# Guides and Outfitters Map



## Perry Thorvig (Mar 6, 2002)

Work is progressing on the guides and outfitters map. Although, it is getting to be a big project. There are also some interesting revelations.

Can you believe that our favorite Devils Lake outfitter advertises that they have exclusive hunting rights on 15,000 acres. That's rougly 25 square miles out of bounds from the local hunter and the freelancer. And, that is just one outfitter. Disgusting.

I will be sending the database that Open Field and I have assembled to some of you for review and comment after some more research on our part. Until then, I will be busy.


----------



## Blake Hermel (Sep 10, 2002)

Looking forward too seeing it


----------



## Brad Anderson (Apr 1, 2002)

Not surprising in the least. ND gets to be a small place when 1/2 of it is off limits. Paying to hunt is WEAK.


----------



## win4win (Sep 8, 2003)

Cant wait to see it. Keep up the great work.

15,000 acres???? :******:


----------



## bioman (Mar 1, 2002)

Perry:

I hunt in the mid-central portion of the State and the largest landowner in the County sold out last year, but I doubt it was advertised with the local market hunter. I will find out the exact acreage and get it to you. I also will send you an e-mail with another idea.


----------



## wiscan22 (Apr 4, 2004)

KUDOS a thousand times over for all involved in constructing this map. Your efforts are not only valuable the information gathered is also priceless. My hat's off to you guys! Keep up the good work. :thumb:


----------



## Old Hunter (Mar 8, 2002)

This sounds interesting. Heavy ammo Gotta watch how we use it. Perry I will be in touch. I will draw you some great maps.


----------



## Dick Monson (Aug 12, 2002)

Great work guys! Have a list from a GF advisor that needs to be updated, but is very interesting. Headed your way in a day or so. Also several from Barnes. Are you including fee hunting also?

Source material:
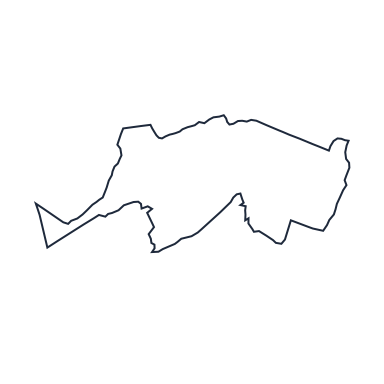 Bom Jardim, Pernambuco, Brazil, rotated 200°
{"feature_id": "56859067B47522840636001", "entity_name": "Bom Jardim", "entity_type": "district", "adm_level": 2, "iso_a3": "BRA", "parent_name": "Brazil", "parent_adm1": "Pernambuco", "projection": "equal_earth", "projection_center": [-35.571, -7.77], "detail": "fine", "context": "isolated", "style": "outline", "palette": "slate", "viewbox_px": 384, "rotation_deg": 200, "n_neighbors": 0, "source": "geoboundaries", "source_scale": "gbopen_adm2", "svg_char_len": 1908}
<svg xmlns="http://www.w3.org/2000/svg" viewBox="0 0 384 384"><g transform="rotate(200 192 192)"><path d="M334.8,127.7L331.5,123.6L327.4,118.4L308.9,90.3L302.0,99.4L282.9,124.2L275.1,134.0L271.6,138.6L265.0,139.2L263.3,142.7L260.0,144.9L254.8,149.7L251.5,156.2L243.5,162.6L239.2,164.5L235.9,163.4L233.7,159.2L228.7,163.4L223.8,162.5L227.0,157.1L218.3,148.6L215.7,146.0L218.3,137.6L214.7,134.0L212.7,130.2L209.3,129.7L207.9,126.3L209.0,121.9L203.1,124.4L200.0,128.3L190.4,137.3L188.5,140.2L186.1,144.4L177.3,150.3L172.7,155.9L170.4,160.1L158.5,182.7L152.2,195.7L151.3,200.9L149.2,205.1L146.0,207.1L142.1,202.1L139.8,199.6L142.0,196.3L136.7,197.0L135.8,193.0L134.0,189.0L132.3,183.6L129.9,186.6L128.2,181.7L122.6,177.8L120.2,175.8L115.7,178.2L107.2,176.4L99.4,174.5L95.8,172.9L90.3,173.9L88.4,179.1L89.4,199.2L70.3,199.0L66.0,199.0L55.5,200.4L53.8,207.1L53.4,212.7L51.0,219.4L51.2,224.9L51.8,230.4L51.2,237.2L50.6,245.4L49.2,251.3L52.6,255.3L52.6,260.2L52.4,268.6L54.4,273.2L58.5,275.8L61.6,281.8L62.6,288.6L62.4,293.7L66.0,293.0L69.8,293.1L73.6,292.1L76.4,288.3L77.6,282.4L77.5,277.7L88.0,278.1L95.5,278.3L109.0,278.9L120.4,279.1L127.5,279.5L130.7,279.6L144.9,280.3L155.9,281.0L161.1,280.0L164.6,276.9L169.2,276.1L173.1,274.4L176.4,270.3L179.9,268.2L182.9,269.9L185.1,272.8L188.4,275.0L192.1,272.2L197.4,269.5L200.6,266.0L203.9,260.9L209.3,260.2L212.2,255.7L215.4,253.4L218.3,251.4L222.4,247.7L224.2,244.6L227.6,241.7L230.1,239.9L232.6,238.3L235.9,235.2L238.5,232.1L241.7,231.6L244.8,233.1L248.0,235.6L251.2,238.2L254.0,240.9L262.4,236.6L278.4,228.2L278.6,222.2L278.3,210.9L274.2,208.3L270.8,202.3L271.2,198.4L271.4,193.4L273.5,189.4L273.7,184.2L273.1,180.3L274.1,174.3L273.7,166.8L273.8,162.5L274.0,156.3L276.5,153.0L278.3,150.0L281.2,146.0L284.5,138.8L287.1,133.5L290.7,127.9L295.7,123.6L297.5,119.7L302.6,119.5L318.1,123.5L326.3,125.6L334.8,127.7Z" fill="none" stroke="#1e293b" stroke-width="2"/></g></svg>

Tasks to complete:
A) Answer these questions about the guides and outfitters map thread:
(i) On how many acres does the Devils Lake outfitter advertise exclusive hunting rights?
(ii) Who assembled the database with Perry Thorvig?
(iii) In what part of the state does bioman hunt?
B) Continue the forum thread about the guides and outfitters map from where it stops.
The lines that come after the thread are separate material.

Answer list:
A)
(i) 15,000 acres
(ii) Open Field
(iii) The mid-central portion of the State

B)
----------



## MResner (Mar 14, 2002)

If you are including fee hunting, you may as well just color in Hettinger County.


----------



## buckseye (Dec 8, 2003)

Hey Dick...if you get a list of land descriptions for McHenry County I will help make the McHenry County map. If you want help just say so, I'll post my e-mail address for ya to send me the info.


----------



## Goldy's Pal (Jan 6, 2004)

*SWEET*. I am very interested to see where the NR zones fall into this map, and could that be added into the map?? If not, that's fine too. Thanks fellas'!! Great job!!!!! :thumb: :bowdown:


----------



## MACBARN (Aug 1, 2002)

Rep Hanson from Jamestown has been working on this for 4 years.It will be very important this winter when we ALL meet in Bis. Game and Fish has also Been working on this and may be of help.Great work.


----------



## Perry Thorvig (Mar 6, 2002)

Jeez, state representatives and GF staff are getting paid to work on this. And, we are doing it for free? Hmmm. Oh well. It is fun.


----------



## Dick Monson (Aug 12, 2002)

Perry, how long are you boys going to work on this project? Will email a contact to as his info is too much to retype. Thanks for your work on this.


----------



## buckseye (Dec 8, 2003)

http://www.state.nd.us/gnf/licenses/doc ... fitter.pdf

This is the address for the G/O rules and regulations.

How is this project going? Were you able to get a listing of G/O's and their list of property they each guide on?

Is there a list of all registered guides available?

Good idea, I have been *****ing about guides for along time so I better volunteer to help you guys.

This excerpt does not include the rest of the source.